(訳者の長すぎる前書き)以下は、戦争に反対する恒久的なアセンブリthe Permanent Assembly Against the War(PAAW)が11月5日に出した声明だ。これまでも私のブログでPAAWの声明などを紹介してきた。この声明はTransnational Social Strike(TSS)のサイトに掲載されたものから訳した。TSSのグループが日本にあるのかどうかや、このグループの背景など詳細を私は知らないが、自己紹介のページ(日本語)では以下のように述べられている。
「私たちは日々、職場や社会の状況が変化していることを経験している。労働争議の組織は、同じ事業所、工場、学校、コールセンターなどで働く人々の間の分裂によって弱体化している。連帯は、国籍、契約、雇用期間、移民の居住許可などの政治的条件、女性に対する家父長制的暴力の違いによって挑戦されている。TSSプラットフォームは、このような状況を打開するローカルな方法はない。国境を越えたつながりを構築する政治運動のみが、このような状況を覆し、共通の力を蓄積することができる、という認識から生まれた。
私たちは過去10年間、ストライキが最も強力な闘争形態であり、さまざまな主体を結びつける道具として再び台頭してきたことを目の当たりにしてきた。移民ストライキ、フェミニスト・ストライキ、物流倉庫における組織的ストライキは、私たちがインスピレーションを得ている経験であり、私たちはその誘発と拡大を目指している。ストライキは私たちにとって、この不平等で不公正な社会の土台となっている柱にダメージを与えることを目的とする力の名称である。この力を行使するための条件を構築することこそ、使用者と政治家に従属する現状を打倒するために必要なことである。」
そして、TSSのプロジェクトとして、Amazon Workers International (AWI)、Climate Class Conflict (CCC)、E.A.S.T. (Essential Autonomous Struggles Transnational)、The Transnational Migrants Coordinationなどが挙げれらており、The Permanent Assembly Against the Warも、そのひとつだという。
私が、TSS-PAAWに共感をもったのは、ウクライナ戦争への彼等のスタンスだ。彼らは次のように宣言している。
「私たちは、戦争の論理と、それが押し付ける国家的・宗教的分裂を拒否します。私たちは、自らを守る人々とともに、徴兵制を拒否し、自分の国に従わず死なないことを決めたすべての人々とともに、立ち上がります。私たちは、戦争の代価を支払うことを拒否するすべての人々と共に立ち上がります。私たちは、すべての人に開かれた国境と移動の自由を要求します。」(「戦争を内部から拒否し、平和のために打って出る――ソフィアからの発信」)
私は国家のために死ぬ(殺す)ことをいかなる場合であれ選択すべきではないと繰り返し述べてきた。同時に、私は、確信的な無神論者として神への信仰を強いる一切の権力を支持することもありえない。私にとってウクライナとロシアの戦争において、何よりも、この戦争に抗うか、あるいは戦争に様々な手段で背を向け、国境を越えてでも殺すことも殺されることもよしとしない様々な人々に強い関心と共感を寄せてきた。

■ **課題一覧**:
- A) 上の抜粋にある「私たちは日々、職場や社会の状況が変化していることを経験している。」という一文を英語に訳すと、どうなりますか。
- B) 上の抜粋のうち、「そして、TSSのプロジェクトとして、Amazon Workers International」と「強い関心と共感を寄せてきた。」の間を、両端の語句も含めてそのまま書き写してください。

■ **記録一覧**:
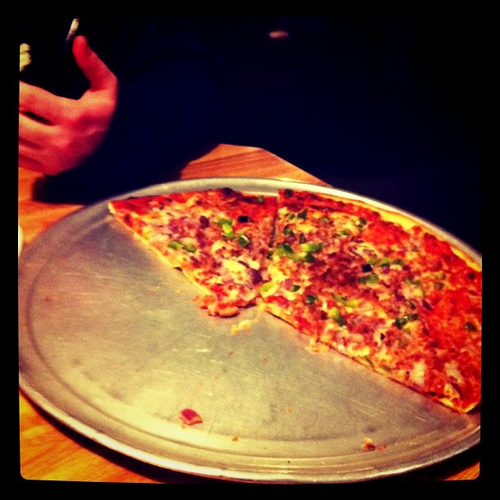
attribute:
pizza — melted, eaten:
[98, 174, 485, 419]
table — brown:
[16, 140, 337, 248]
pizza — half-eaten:
[175, 202, 397, 323]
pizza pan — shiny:
[18, 175, 488, 482]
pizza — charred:
[107, 189, 279, 326]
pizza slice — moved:
[101, 185, 276, 318]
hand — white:
[19, 34, 119, 171]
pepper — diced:
[167, 238, 204, 255]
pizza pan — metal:
[20, 100, 480, 485]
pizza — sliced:
[110, 189, 275, 316]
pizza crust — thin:
[103, 187, 280, 217]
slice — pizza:
[101, 186, 277, 319]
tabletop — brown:
[16, 144, 481, 482]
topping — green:
[216, 219, 246, 246]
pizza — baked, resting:
[16, 162, 496, 487]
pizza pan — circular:
[150, 169, 470, 410]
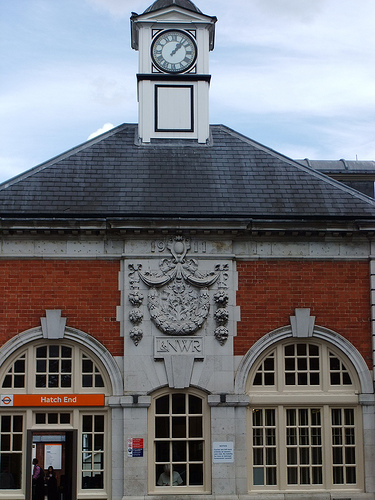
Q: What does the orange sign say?
A: Hatch End.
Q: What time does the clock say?
A: 1:07.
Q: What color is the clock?
A: White.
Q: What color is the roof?
A: Black.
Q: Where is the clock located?
A: On top of the building.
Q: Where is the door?
A: Under the orange sign.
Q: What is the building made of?
A: Brick.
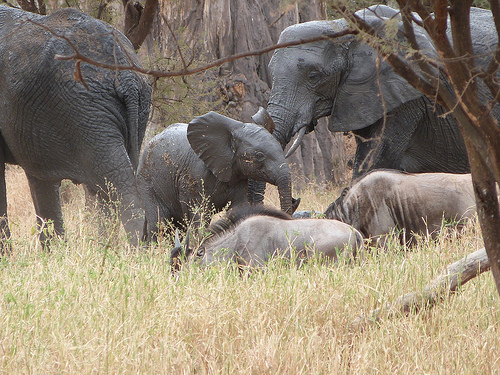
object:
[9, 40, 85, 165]
wrinkled skin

■ **問題の解答**:
- A) Every day, we experience the conditions of our workplaces and of society changing.

- B)
そして、TSSのプロジェクトとして、Amazon Workers International (AWI)、Climate Class Conflict (CCC)、E.A.S.T. (Essential Autonomous Struggles Transnational)、The Transnational Migrants Coordinationなどが挙げれらており、The Permanent Assembly Against the Warも、そのひとつだという。
私が、TSS-PAAWに共感をもったのは、ウクライナ戦争への彼等のスタンスだ。彼らは次のように宣言している。
「私たちは、戦争の論理と、それが押し付ける国家的・宗教的分裂を拒否します。私たちは、自らを守る人々とともに、徴兵制を拒否し、自分の国に従わず死なないことを決めたすべての人々とともに、立ち上がります。私たちは、戦争の代価を支払うことを拒否するすべての人々と共に立ち上がります。私たちは、すべての人に開かれた国境と移動の自由を要求します。」(「戦争を内部から拒否し、平和のために打って出る――ソフィアからの発信」)
私は国家のために死ぬ(殺す)ことをいかなる場合であれ選択すべきではないと繰り返し述べてきた。同時に、私は、確信的な無神論者として神への信仰を強いる一切の権力を支持することもありえない。私にとってウクライナとロシアの戦争において、何よりも、この戦争に抗うか、あるいは戦争に様々な手段で背を向け、国境を越えてでも殺すことも殺されることもよしとしない様々な人々に強い関心と共感を寄せてきた。